と、歓声と拍手が巻き起こり、シャッター音も止まらない。

 最初は誰も注目なんてしていなかったイヤリング。

 それが登場しただけでこの騒ぎになるとは……凄いな。


「それにしてもミス桜野、あなたは何故このイヤリングを落札されたのですか?」


 司会者が早々に切り出した。

 誰もが注目する落札の理由……

 ここまでの大事になったのに、これでただ単にデザインが気に入ったからとかだったら、滅茶苦茶面白いんだが……


 俺が多少ふざけた事を考えていると、


「実はこのイヤリング、私の友人の物なんです」


と、奏海は誰も想像していなかったであろう理由を答えた。


 は? 友人の物? どういう事だ?

 俺の理解も追い付かない。

 確かあのイヤリングは匿名出品のはず……

 なら、出品したのが奏海の友人という事か?

 いや、ならなんで出品してんだよ、意味が分からない……


「し、失礼ですがミス桜野? このイヤリングが友人の物だというのは、どういう意味ですか?」


 司会者がも困惑している。

 これだけの早さでこの場が儲けられているという事から考えても、この質疑応答は全く何の打ち合わせもしていないんだろう。

 だから司会者にだって、奏海が何を言い出すのかが分からないんだ。


「先日、私の友人が△△の方へ旅行へ行ったんです。

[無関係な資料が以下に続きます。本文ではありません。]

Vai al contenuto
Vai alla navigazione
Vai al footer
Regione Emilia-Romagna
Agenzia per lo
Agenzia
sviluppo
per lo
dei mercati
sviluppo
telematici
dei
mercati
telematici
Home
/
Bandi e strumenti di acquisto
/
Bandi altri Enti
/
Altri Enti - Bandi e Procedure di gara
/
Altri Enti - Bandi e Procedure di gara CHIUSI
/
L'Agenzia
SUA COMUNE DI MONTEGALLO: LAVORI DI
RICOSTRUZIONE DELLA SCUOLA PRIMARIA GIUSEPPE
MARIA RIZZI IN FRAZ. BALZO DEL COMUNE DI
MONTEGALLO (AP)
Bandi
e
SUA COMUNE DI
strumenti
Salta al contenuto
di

◇◇を観光していた時に、運悪くこのイヤリングを落としてしまいました」

「このイヤリングの話ですか?」

「えぇ、そうですよ。その落としたイヤリングは◇◇の近くに住んでいらっしゃる、ケヴィン・グリーンという方が拾って下さったそうなのですが……」

「ス、ストップ、ミス桜野。生放送中ですので、あまり名前とかは……」

「あっ! すみません……こういった事に慣れていないもので……」

「いえ、次からお気をつけ下さいね。続きをどうぞ」


 司会者は早く進めたいからか、あまり気にしてはいないようだが、何か今のは気になるな。

 奏海らしくないというか……

 いやまぁ、俺だってそんなに奏海に詳しい訳でもないが。


「その……えっと、イヤリングを拾って下さった方に友人が、そのイヤリングは自分の物だから返して欲しいと頼んだのですが、聞いてもらえなくて……」

「それはその、ご友人の物だということが証明出来なかったという事でしょうか?」

「そうなんです。証明するものを持ってくるようにと言われてしまったんです。なので友人は、対となるもう片方のイヤリングをケヴィ……その、拾って下さった方にも見せて、自分のイヤリングだと主張したんです。あ、今日は友人から借りてきました。これが落としていない方のイヤリングです」


 奏海はそう言って、ハンカチに包んである物を取り出した。

 とても丁寧にゆっくりと、こちらの期待を誘う様にハンカチを捲っていき、もう片方のイヤリングを取り出した。

 そして俺達取材陣の方へ、見やすいようにと向けた。

 落札したイヤリングとデザインも全く一緒で、間違いなく対のイヤリングだと分かる。


「おぉ!」


パシャパシャパシャ!


 歓声やらシャッター音やらが響いている中、俺は少しの疑問を抱いていた。


 急に決まった生放送だったのに、奏海の準備が良すぎないか?

 その友人と共に会場に来ていたなら分からなくもないが、奏海がイヤリングを持っている必要はない。

 あのイヤリングを落札した人に、それは実は落としたもので……と、説明するつもりだったのなら、持って来ていてもおかしくはないが、どれだけ高額になろうと買うつもりだったんだろう?

 なら、何故奏海がそのイヤリングを借りてきているんだ?


 それにさっきのケヴィン・グリーンという名前……

 もっと言えば、△△の◇◇の付近で等と、場所や人物を特定できてしまうような発言をしている。

 慣れていないからってそんな失態を演じるような奴が、あの若さで桜野グループをあれだけ大きくなんて、出来るわけがない。


 何か裏があるとしか、思えなかった。